**Activity**
Please give back only the lines below from the one containing "potted plant: present" to the one containing "candle: present [572,447,596,486]", each repeated word for word, both ends included.

**Data for this task**
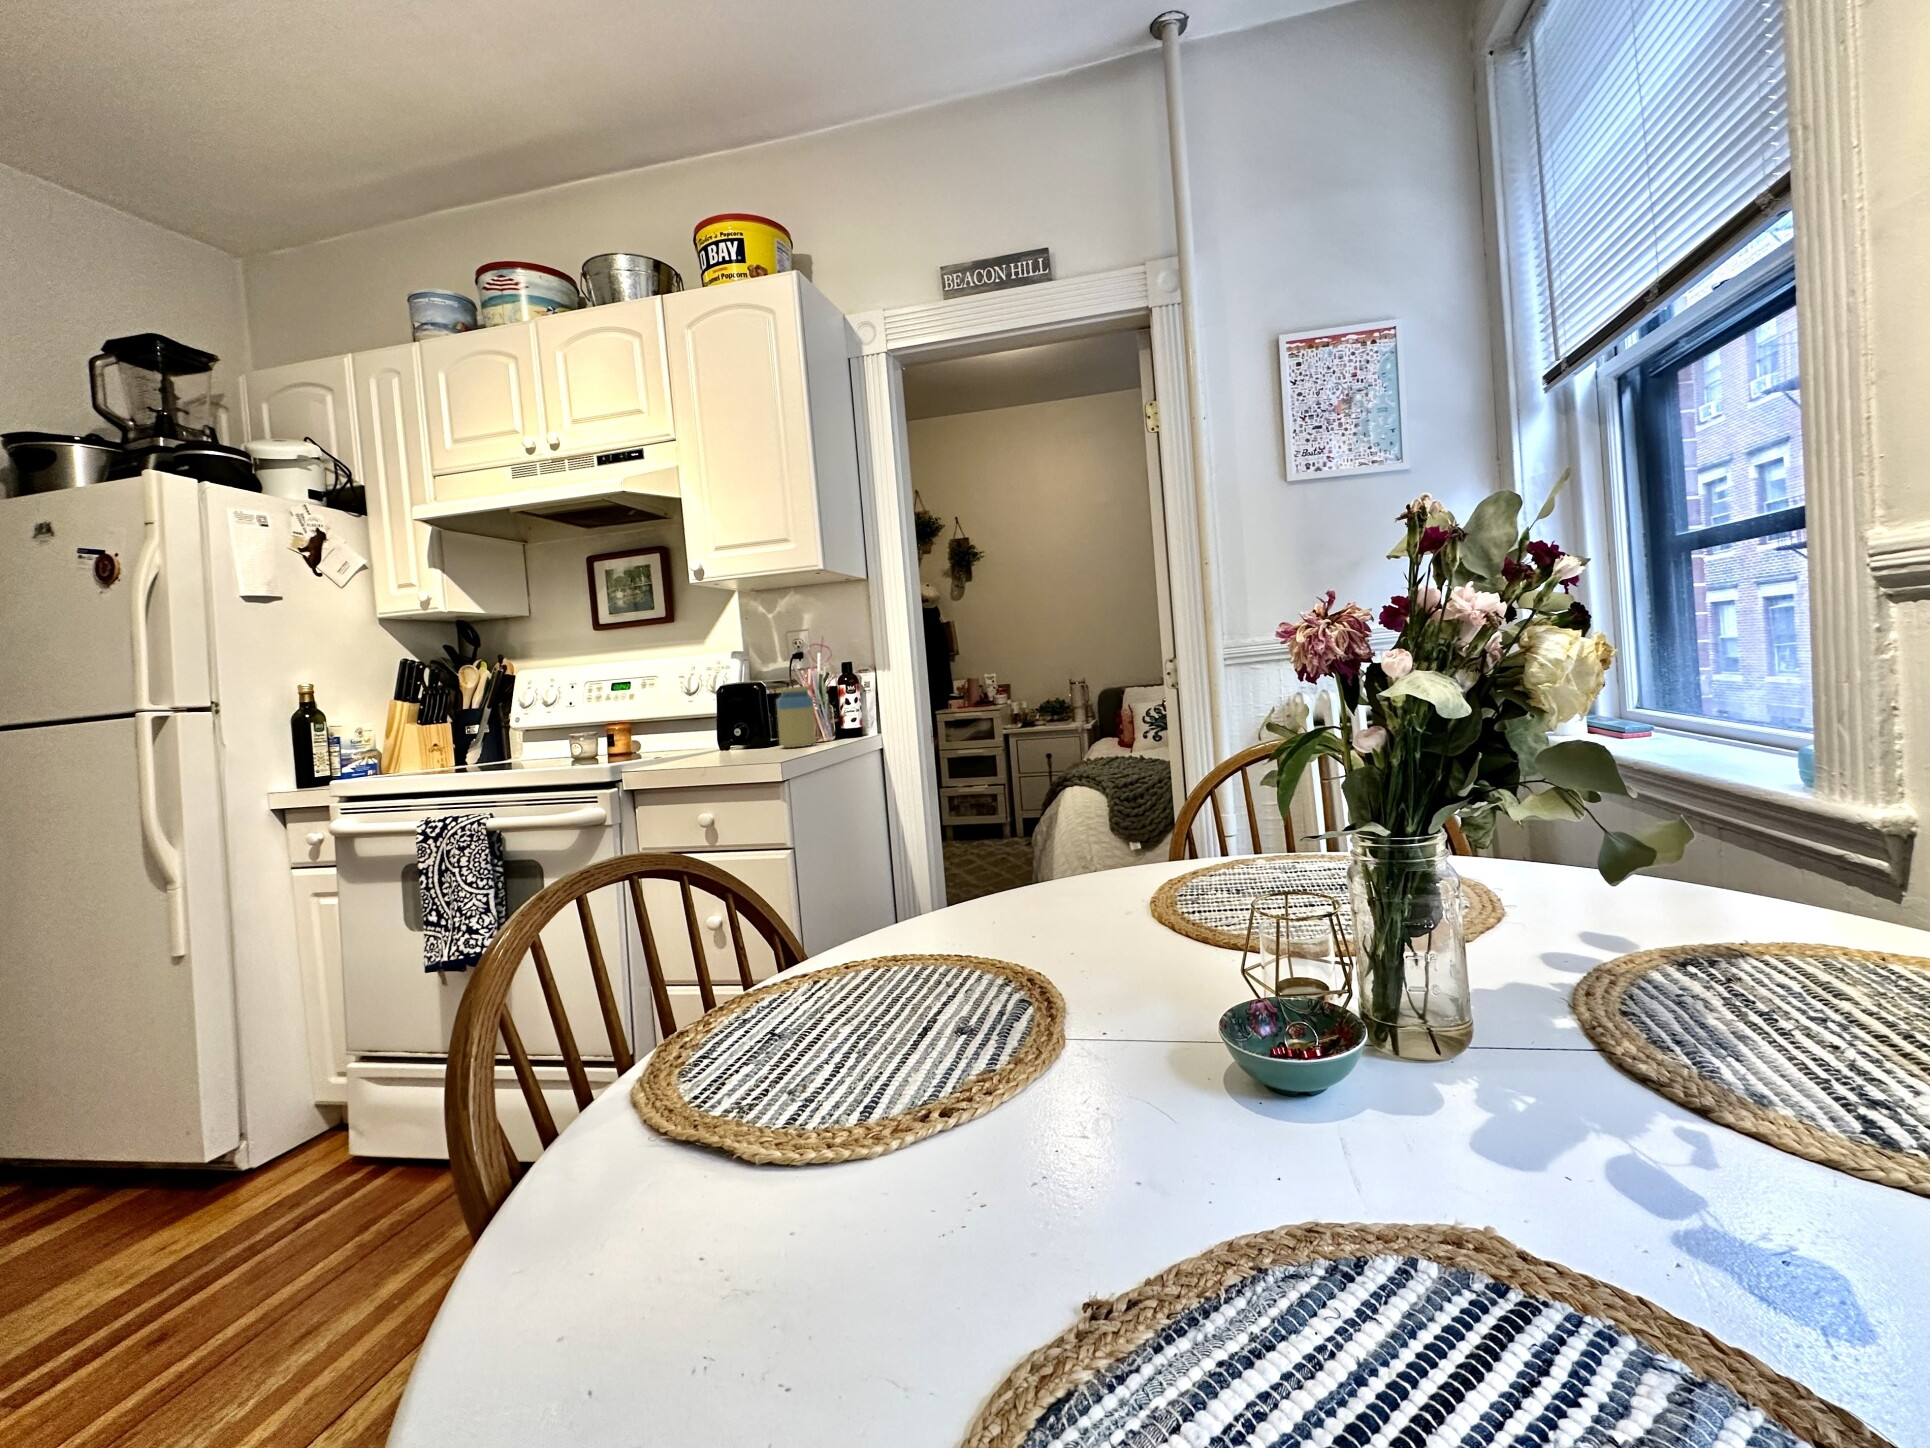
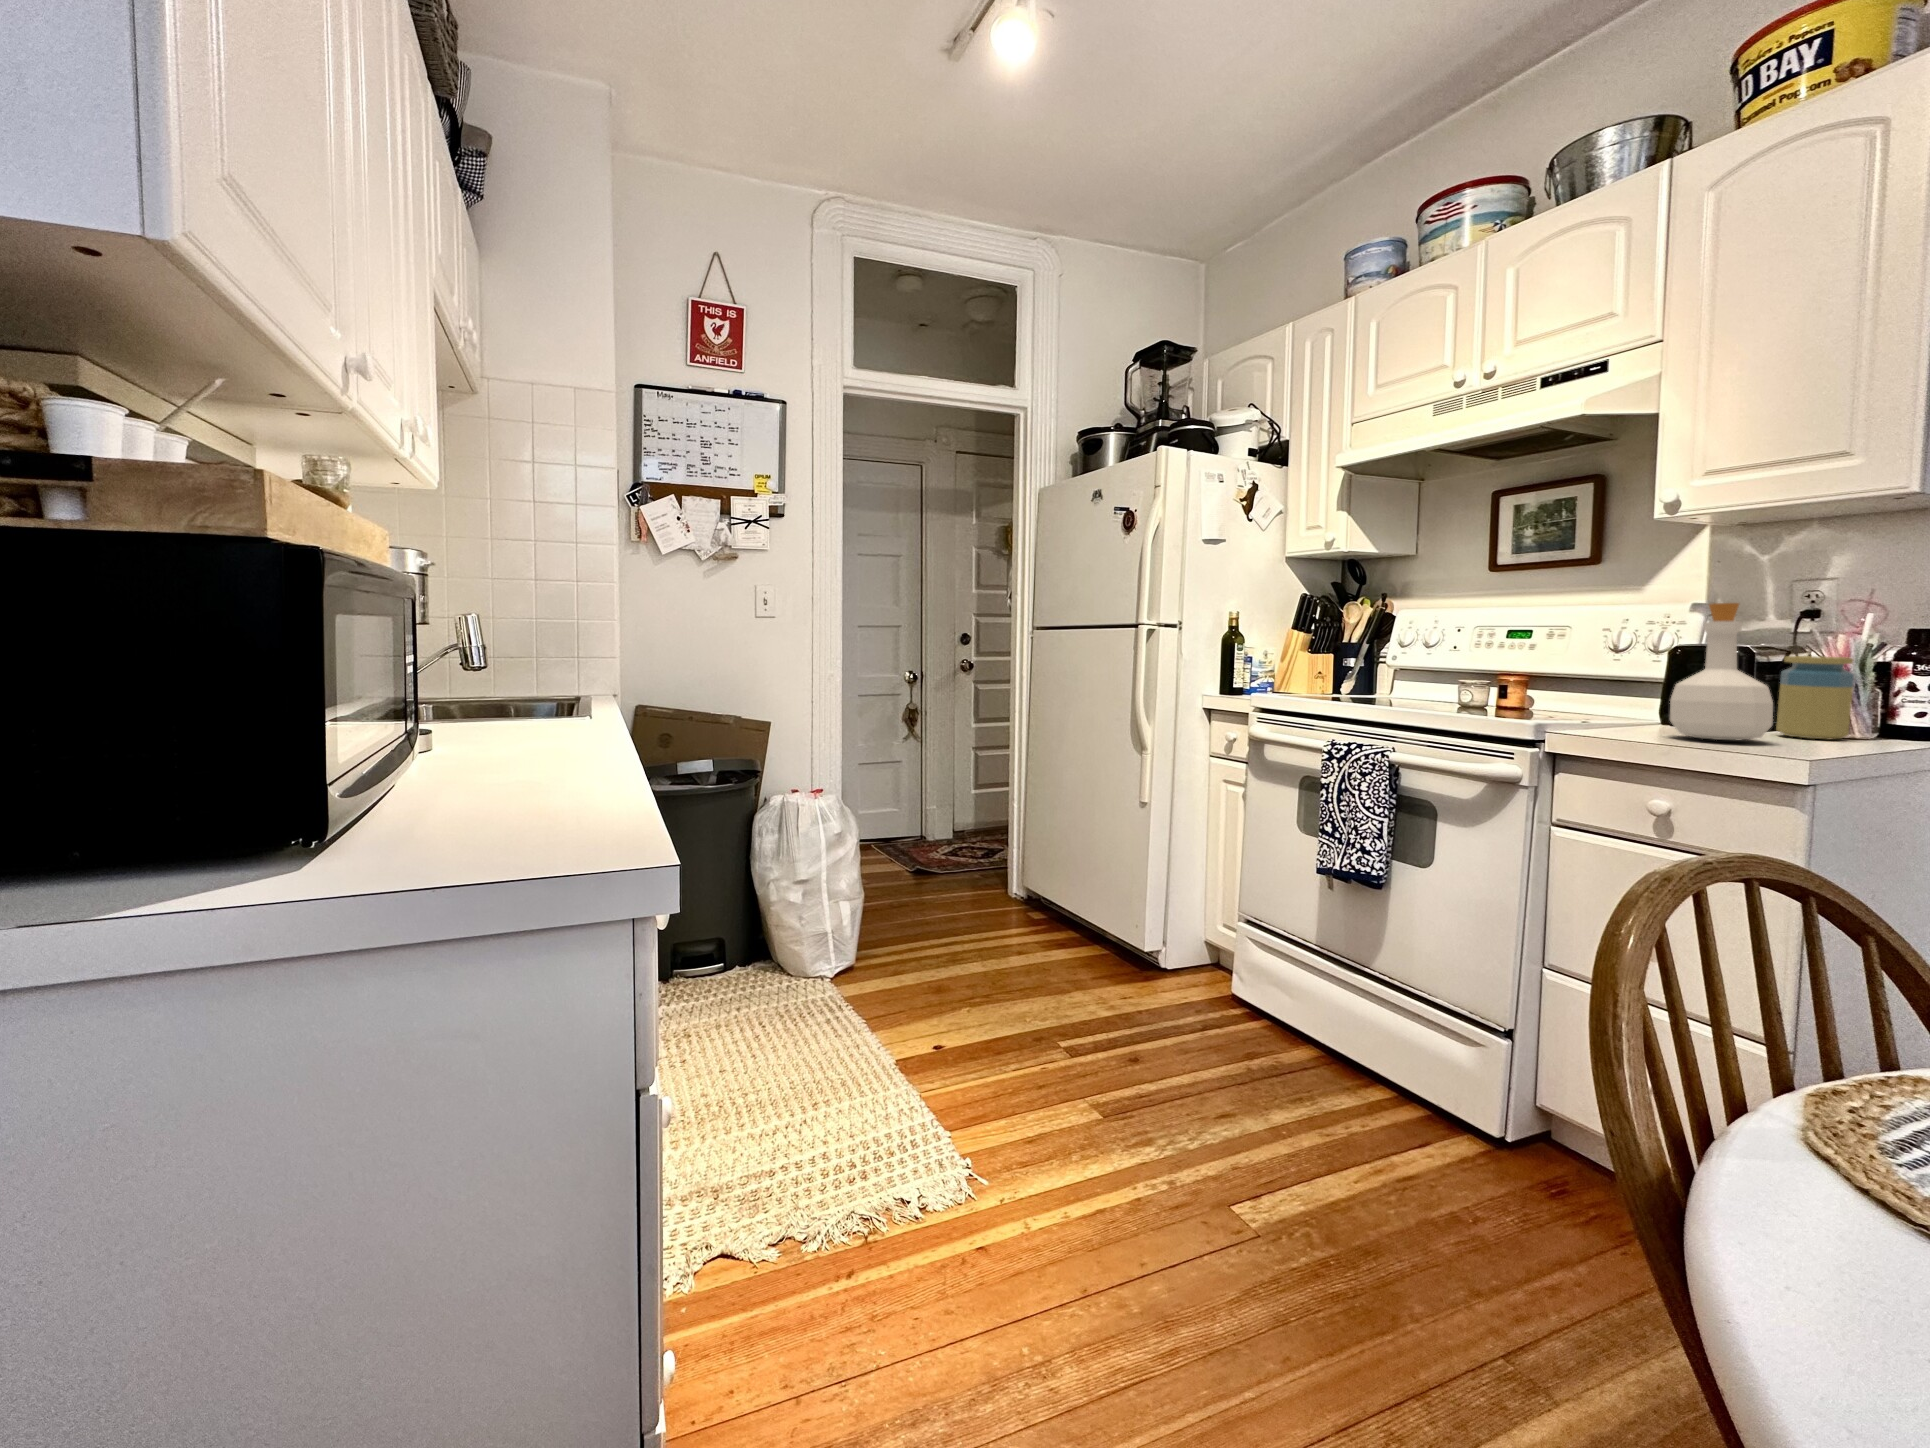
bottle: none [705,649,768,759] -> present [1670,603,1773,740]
---
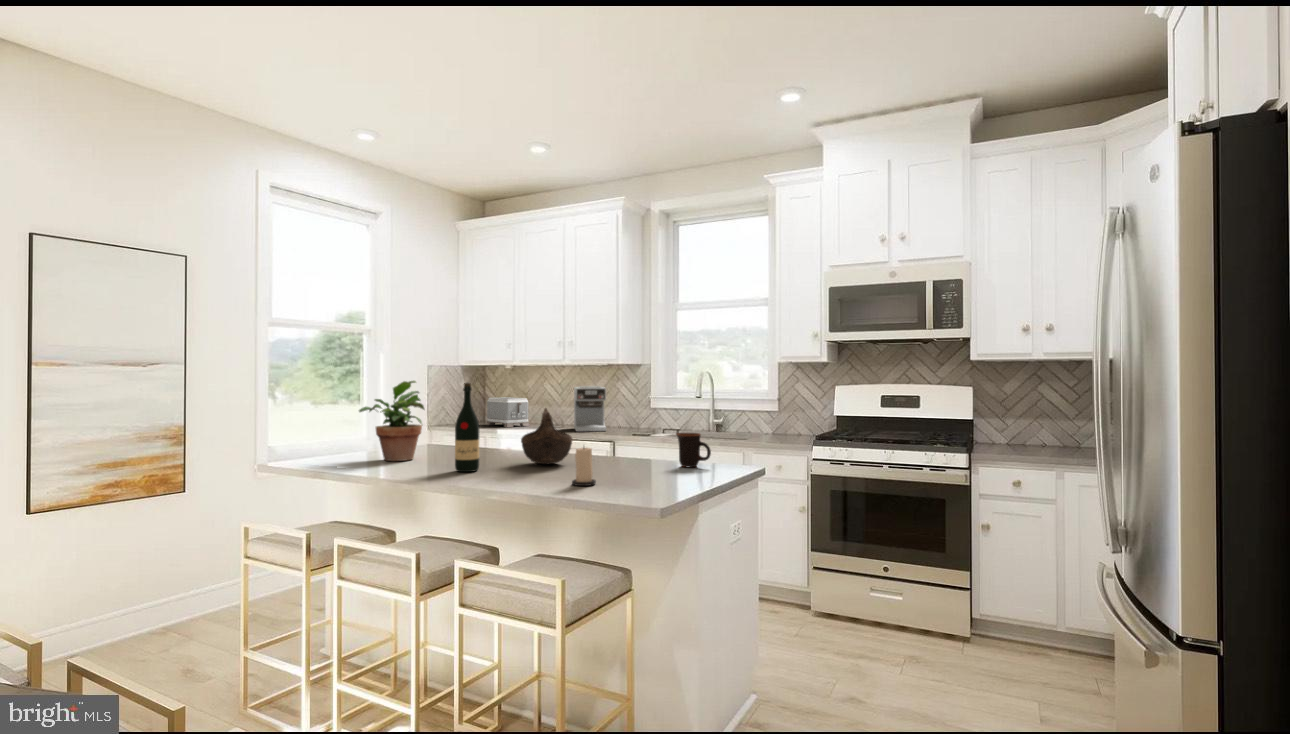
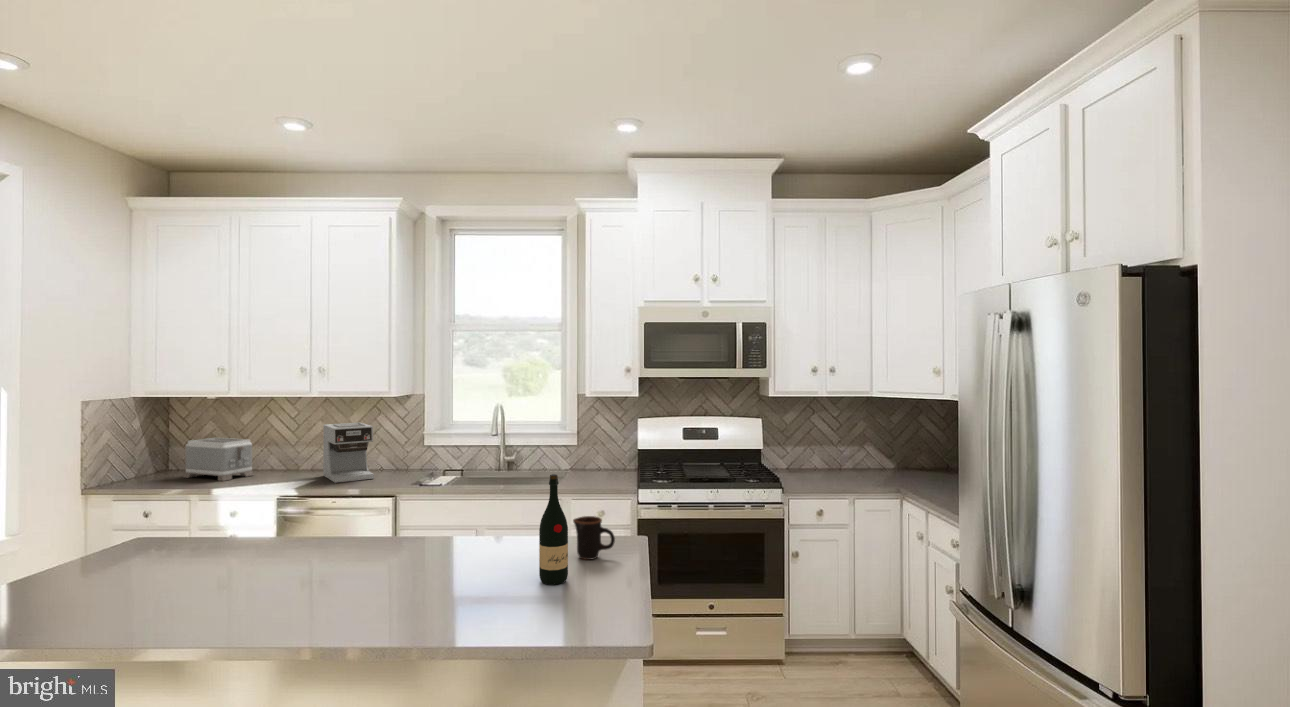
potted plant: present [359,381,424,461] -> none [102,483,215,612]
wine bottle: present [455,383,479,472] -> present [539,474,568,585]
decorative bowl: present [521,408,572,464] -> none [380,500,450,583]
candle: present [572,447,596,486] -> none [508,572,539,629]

**Your solution**
potted plant: present [359,381,424,461] -> none [102,483,215,612]
wine bottle: present [455,383,479,472] -> present [539,474,568,585]
decorative bowl: present [521,408,572,464] -> none [380,500,450,583]
candle: present [572,447,596,486] -> none [508,572,539,629]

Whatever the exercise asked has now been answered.